• Records shown
________________________________________

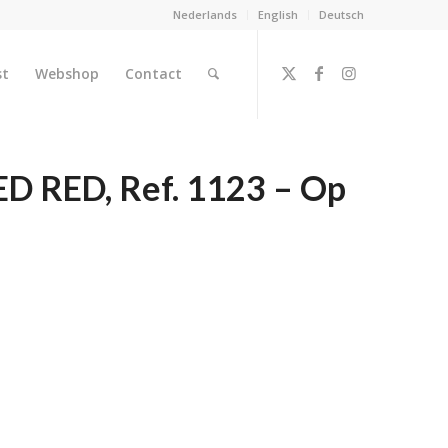
Nederlands
English
Deutsch
st
Webshop
Contact
 RED, Ref. 1123 – Op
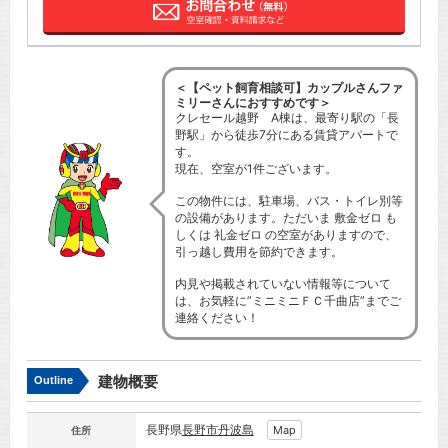
＜【ペット飼育相談可】カップルさんファ
ミリーさんにおすすめです＞
クレセール越野 A棟は、最寄り駅の「長
野駅」から徒歩7分にある賃貸アパートで
す。
現在、空室が1件ございます。
この物件には、駐車場、バス・トイレ別等
の設備があります。ただいま 敷金ゼロ も
しくは 礼金ゼロ の空室がありますので、
引っ越し費用を節約できます。
内見や掲載されていない情報等について
は、お気軽に”ミニミニＦＣ千曲店”までご
連絡ください！
建物概要
Outline
長野県
長野市
丹波島
Map
住所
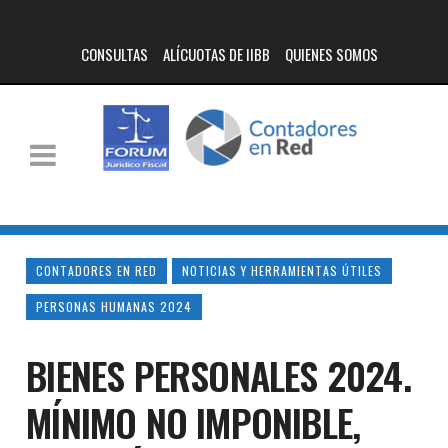
CONSULTAS
ALÍCUOTAS DE IIBB
QUIENES SOMOS
CONTADORES EN RED
NOTICIAS Y HERRAMIENTAS ÚTILES
PERSONAS HUMANAS 2024
BIENES PERSONALES 2024.
MÍNIMO NO IMPONIBLE,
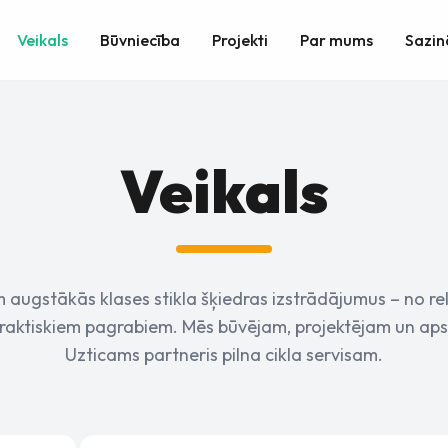
Veikals
Būvniecība
Projekti
Par mums
Sazin
Veikals
 augstākās klases stikla šķiedras izstrādājumus – no re
 praktiskiem pagrabiem. Mēs būvējam, projektējam un ap
Uzticams partneris pilna cikla servisam.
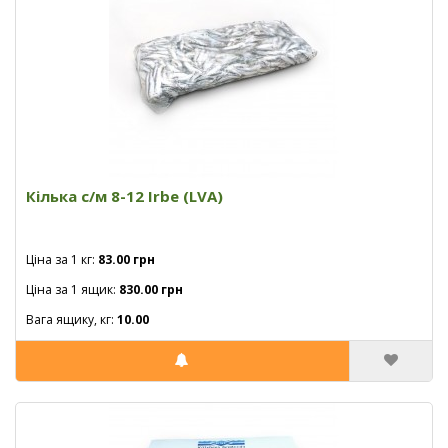
Кілька с/м 8-12 Irbe (LVA)
Ціна за 1 кг:
83.00 грн
Ціна за 1 ящик:
830.00 грн
Вага ящику, кг:
10.00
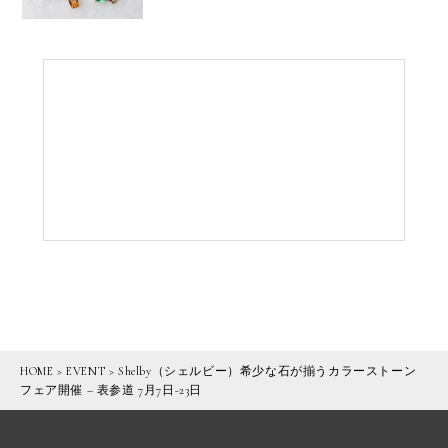
HOME
>
EVENT
>
Shelby（シェルビー）希少な石が揃うカラーストーン
フェア開催 – 表参道 7月7日-23日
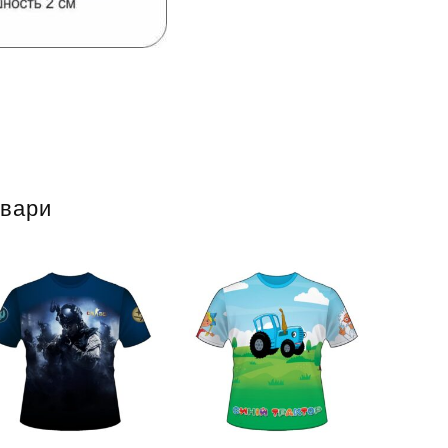
овари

________________________________________

• Work to complete
Would you retype all the text in the listing above, line for line and character for character, leaving out the pictures?

• Result of the task
Nederlands
English
Deutsch
st
Webshop
Contact
 RED, Ref. 1123 – Op
＜【ペット飼育相談可】カップルさんファ
ミリーさんにおすすめです＞
クレセール越野 A棟は、最寄り駅の「長
野駅」から徒歩7分にある賃貸アパートで
す。
現在、空室が1件ございます。
この物件には、駐車場、バス・トイレ別等
の設備があります。ただいま 敷金ゼロ も
しくは 礼金ゼロ の空室がありますので、
引っ越し費用を節約できます。
内見や掲載されていない情報等について
は、お気軽に”ミニミニＦＣ千曲店”までご
連絡ください！
建物概要
Outline
長野県
長野市
丹波島
Map
住所
CONSULTAS
ALÍCUOTAS DE IIBB
QUIENES SOMOS
CONTADORES EN RED
NOTICIAS Y HERRAMIENTAS ÚTILES
PERSONAS HUMANAS 2024
BIENES PERSONALES 2024.
MÍNIMO NO IMPONIBLE,
Veikals
Būvniecība
Projekti
Par mums
Sazin
Veikals
 augstākās klases stikla šķiedras izstrādājumus – no re
 praktiskiem pagrabiem. Mēs būvējam, projektējam un ap
Uzticams partneris pilna cikla servisam.
Кілька с/м 8-12 Irbe (LVA)
Ціна за 1 кг:
83.00 грн
Ціна за 1 ящик:
830.00 грн
Вага ящику, кг:
10.00
HOME
>
EVENT
>
Shelby（シェルビー）希少な石が揃うカラーストーン
フェア開催 – 表参道 7月7日-23日
овари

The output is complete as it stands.